▶ [What to work on]: Revise the lines from the line with "undergoing a significant" to the line with "Modern IT services have evolved to encompass" so that "IT service providers" becomes "managed service providers", keeping everything else the same, and return only those lines.
* * * * *
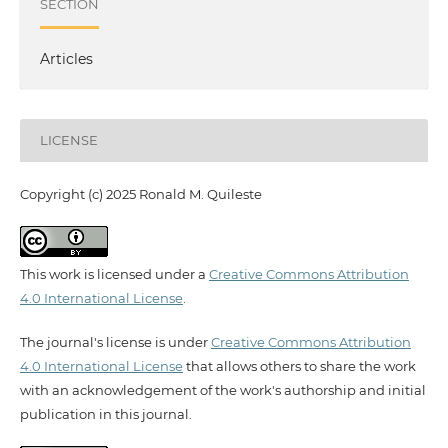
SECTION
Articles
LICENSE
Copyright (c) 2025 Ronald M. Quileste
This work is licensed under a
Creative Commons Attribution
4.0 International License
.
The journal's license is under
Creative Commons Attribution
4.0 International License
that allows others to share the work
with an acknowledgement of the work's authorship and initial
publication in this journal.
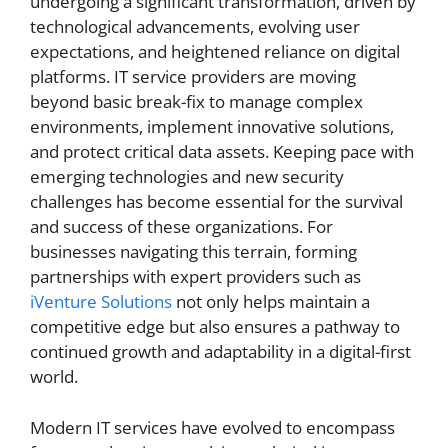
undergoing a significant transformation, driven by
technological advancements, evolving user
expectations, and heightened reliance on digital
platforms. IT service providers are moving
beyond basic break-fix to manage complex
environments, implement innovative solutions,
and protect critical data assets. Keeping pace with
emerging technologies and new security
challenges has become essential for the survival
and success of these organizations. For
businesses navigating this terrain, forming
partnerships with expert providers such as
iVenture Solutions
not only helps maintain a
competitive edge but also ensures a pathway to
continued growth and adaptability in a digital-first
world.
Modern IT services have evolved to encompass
* * * * *
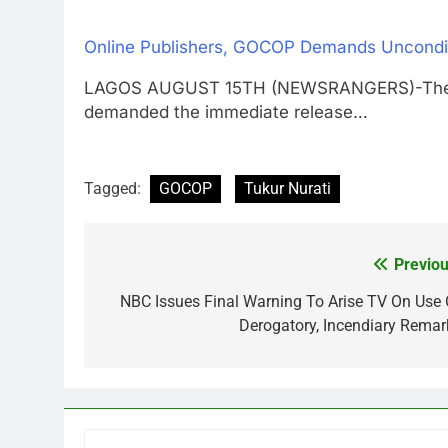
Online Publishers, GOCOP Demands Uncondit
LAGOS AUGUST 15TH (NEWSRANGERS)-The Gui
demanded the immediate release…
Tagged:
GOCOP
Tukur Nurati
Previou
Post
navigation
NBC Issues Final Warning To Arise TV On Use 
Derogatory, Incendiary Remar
* * * * *
▶ [Expected answer]:
undergoing a significant transformation, driven by
technological advancements, evolving user
expectations, and heightened reliance on digital
platforms. managed service providers are moving
beyond basic break-fix to manage complex
environments, implement innovative solutions,
and protect critical data assets. Keeping pace with
emerging technologies and new security
challenges has become essential for the survival
and success of these organizations. For
businesses navigating this terrain, forming
partnerships with expert providers such as
iVenture Solutions
not only helps maintain a
competitive edge but also ensures a pathway to
continued growth and adaptability in a digital-first
world.
Modern IT services have evolved to encompass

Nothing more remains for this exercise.